HOUSTON — Second-graders at Houston's Elmore Elementary School brimmed with excitement as a small, robotic school bus with a stop arm, flashing headlights and blinking eyes rolled into the auditorium last week.
Soon they were getting an important lesson on bus safety, thanks to Houston Independent School District (HISD) transportation team members and Buster the School Bus, which is traveling around the district to teach children about being safe.
“I like Buster because he can spin around and his doors can open,” said second-grader Devin Jackson, who helped his classmates cheer on the bus as it flashed its lights and winked its eyes.
The presentation showed students how to behave before and after getting on the bus. Students were reminded to only approach the bus after it makes a complete stop and its red lights are flashing. Students were also advised to never play with emergency windows and doors on the bus, and they learned how to exit in case of an emergency.
“If there’s a fire, we have to go out the door at the back,” said Devin, who rides the school bus regularly.
HISD transports about 30,000 students to and from campus each school day across 900 routes.
“Bus safety is very important, but it’s hard to communicate the consequences of bad behavior on a school bus to students,” Elmore Assistant Principal Faith Fugit said. “This gave them a chance to see and think about school bus safety in a different light.”
During the presentation, students were instructed to always behave on the school bus.
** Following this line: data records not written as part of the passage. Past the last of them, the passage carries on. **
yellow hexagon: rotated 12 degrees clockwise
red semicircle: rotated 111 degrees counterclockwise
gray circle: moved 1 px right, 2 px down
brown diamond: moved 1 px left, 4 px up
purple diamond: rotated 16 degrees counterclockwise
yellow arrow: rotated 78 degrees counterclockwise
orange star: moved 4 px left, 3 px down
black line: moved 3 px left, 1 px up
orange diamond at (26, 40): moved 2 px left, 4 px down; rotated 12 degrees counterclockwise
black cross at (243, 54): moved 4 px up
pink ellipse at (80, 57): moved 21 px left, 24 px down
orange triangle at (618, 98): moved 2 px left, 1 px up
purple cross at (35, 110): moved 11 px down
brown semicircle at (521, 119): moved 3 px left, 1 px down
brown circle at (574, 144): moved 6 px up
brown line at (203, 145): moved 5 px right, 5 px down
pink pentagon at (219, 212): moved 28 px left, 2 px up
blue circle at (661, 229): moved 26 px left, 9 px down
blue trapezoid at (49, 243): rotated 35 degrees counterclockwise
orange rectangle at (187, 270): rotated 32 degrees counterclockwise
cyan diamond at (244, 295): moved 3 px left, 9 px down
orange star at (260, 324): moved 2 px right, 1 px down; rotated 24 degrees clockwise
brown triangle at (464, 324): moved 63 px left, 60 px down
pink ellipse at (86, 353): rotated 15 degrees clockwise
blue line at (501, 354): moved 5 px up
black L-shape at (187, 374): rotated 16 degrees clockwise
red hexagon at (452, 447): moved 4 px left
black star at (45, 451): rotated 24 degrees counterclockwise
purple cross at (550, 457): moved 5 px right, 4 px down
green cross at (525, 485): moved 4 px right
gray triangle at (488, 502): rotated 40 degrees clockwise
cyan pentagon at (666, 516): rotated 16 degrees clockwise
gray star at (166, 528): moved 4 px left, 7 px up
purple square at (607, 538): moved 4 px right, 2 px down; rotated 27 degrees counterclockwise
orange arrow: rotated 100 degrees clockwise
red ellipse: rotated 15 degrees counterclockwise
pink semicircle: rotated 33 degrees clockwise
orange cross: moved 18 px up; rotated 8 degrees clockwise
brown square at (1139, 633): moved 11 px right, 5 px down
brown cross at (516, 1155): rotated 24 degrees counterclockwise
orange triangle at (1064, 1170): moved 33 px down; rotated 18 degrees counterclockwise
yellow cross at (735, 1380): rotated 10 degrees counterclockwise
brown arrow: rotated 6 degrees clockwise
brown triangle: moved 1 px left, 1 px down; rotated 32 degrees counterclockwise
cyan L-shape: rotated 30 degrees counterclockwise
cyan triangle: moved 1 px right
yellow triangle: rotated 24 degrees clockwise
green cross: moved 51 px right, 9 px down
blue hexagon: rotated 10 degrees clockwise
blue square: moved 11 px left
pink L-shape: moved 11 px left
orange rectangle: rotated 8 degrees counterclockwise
Students that bully classmates, fight, name call or won’t stay seated on the bus could be removed or suspended from riding the bus.
“Bus riding is a privilege,” HISD Transportation Safety Investigator Ashley Johnson told students. “If you do not know how to behave on the bus, your bus rider privileges can be taken away.”
The district’s transportation department will hold similar school bus safety events this month at other schools.
“Our students need to understand the importance of respecting their fellow students when riding the bus and reporting bullying to the bus driver right away,” said Byron Williams, the district’s transportation training and support manager. “We want to keep this conversation going so students can stay aware of what to do and what not to do on the bus.”